Perché sur son estrade, tous ses chefs de guilde réunis autour de lui, Silus dominait son peuple tel le roi qu'il avait toujours voulu être. Il souriait à l'image des gargouilles sculptées sur son siège. Callum frissonna. La bonne humeur de son maître l'effrayait encore plus que sa colère. Nabal-Dar était là aussi ce qui n'étonna guère l'assassin. Depuis son arrivée, l'émissaire était devenu la nouvelle ombre de Silus.
— Callum, Edwane, ne restez pas à l'entrée, approchez donc, les accueillit Silus.
Les spectateurs s'écartèrent alors pour les laisser passer, leur ouvrant une véritable avenue jusqu'au trône. Ces centaines d'yeux braqués sur lui donnaient l'impression désagréable d'être un agneau en route vers l'autel sacrificiel.
— Tu aurais pu me prévenir, marmonna Callum en s'agenouillant devant Silus.
— J'avais peur que tu cherches à te défiler, répondit le rouquin en faisant de même.
— Relevez-vous et venez donc près de moi. Après tout, sans vous et votre travail d'hier, la nouvelle de l'invasion serait peut-être arrivée jusqu'aux oreilles du roi.
Ils n'étaient que deux à avoir assisté à la discussion entre Lupius et le seigneur Aalart, ce qui ne laissait qu'une seule personne susceptible de l'avoir raconté à Silus. Callum se tourna vers Edwane, mais celui-ci se garda bien de croiser son regard.
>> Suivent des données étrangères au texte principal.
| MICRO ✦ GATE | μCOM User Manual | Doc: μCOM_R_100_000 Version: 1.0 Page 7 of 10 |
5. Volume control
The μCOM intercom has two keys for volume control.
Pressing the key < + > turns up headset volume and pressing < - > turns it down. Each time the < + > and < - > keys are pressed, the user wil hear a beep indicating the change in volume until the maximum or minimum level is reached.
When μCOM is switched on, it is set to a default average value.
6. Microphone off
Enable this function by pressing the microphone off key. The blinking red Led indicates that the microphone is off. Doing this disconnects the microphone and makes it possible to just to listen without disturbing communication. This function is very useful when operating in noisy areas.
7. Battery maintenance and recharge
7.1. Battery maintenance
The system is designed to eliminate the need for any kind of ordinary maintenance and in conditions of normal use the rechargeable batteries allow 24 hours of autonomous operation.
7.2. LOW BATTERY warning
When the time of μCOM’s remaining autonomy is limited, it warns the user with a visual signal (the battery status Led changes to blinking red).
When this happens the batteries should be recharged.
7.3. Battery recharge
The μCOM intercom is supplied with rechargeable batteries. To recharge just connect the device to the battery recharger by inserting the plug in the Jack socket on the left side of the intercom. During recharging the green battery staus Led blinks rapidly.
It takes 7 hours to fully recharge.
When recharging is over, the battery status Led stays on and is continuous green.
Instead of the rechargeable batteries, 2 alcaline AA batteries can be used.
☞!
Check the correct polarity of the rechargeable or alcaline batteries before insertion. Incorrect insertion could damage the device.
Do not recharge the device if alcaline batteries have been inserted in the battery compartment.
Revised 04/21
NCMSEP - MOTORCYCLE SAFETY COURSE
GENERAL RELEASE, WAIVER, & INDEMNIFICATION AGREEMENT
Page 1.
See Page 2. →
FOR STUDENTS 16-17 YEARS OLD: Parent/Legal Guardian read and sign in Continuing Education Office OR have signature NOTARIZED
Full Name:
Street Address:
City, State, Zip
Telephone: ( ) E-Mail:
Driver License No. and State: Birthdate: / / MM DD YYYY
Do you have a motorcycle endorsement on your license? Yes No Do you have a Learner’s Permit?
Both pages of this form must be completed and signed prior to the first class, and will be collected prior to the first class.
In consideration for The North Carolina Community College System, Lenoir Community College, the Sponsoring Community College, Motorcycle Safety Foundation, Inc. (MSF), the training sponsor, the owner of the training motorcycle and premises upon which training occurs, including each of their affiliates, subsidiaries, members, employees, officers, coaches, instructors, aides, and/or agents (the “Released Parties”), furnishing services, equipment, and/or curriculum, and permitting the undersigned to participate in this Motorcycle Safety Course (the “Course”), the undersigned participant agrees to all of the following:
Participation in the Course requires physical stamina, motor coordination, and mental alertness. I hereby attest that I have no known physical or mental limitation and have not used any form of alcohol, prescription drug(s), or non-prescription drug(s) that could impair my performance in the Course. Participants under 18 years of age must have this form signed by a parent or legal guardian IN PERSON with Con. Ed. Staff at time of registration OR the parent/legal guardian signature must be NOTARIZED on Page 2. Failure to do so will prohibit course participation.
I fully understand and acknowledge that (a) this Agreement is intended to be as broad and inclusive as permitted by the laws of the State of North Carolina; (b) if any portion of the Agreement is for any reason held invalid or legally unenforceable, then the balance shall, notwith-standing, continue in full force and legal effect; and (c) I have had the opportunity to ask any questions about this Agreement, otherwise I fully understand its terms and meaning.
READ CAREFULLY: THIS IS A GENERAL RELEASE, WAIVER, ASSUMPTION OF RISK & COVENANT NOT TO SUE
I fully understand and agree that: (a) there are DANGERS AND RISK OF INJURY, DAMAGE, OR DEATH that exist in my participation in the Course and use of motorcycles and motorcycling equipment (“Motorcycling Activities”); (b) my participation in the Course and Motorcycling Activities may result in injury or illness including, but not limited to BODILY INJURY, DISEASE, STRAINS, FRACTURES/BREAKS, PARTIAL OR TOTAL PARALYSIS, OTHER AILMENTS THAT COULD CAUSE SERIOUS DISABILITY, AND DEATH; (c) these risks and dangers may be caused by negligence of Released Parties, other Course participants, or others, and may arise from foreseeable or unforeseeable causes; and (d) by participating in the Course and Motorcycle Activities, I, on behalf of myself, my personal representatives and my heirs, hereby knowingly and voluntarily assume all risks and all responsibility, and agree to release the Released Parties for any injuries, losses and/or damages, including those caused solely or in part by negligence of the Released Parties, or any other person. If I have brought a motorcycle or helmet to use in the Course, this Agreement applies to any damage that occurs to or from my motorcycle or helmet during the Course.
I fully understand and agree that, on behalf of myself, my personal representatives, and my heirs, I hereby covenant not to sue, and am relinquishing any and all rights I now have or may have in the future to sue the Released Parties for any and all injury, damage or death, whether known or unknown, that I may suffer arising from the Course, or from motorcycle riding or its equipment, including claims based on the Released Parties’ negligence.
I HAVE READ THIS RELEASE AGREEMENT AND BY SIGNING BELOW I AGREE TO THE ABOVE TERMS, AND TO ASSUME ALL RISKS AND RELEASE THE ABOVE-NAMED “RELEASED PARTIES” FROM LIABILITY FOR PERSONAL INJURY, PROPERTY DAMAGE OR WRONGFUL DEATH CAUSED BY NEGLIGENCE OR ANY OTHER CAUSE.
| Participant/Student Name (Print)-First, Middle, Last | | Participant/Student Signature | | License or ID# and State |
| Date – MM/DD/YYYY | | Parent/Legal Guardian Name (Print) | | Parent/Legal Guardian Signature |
Comme l'avait soupçonné Callum, l'ex-apprenti de Marcurio chuchotait à l'oreille du roi. Et s'il lui avait parlé de ça, que lui avait-il dit d'autre ?
— Toutes les pièces sont désormais en place sur l'échiquier, poursuivit Silus une fois que les deux ombres l'eurent rejoint sur l'estrade. Dans deux jours, pas un de plus, nous nous introduirons au château et nous mettrons un terme au règne de l'usurpateur.
Ses yeux dorés comme ceux des félins, prédateurs sadiques avec lesquels il partageait bien plus que cette similarité physique, parcoururent la foule avant de se poser sur Callum. Celui-ci déglutit. Dans deux jours, il tuerait l'homme responsable de la mort de son père. Dans deux jours, il deviendrait définitivement un traître et Aidan le haïrait comme lui même haïssait le roi.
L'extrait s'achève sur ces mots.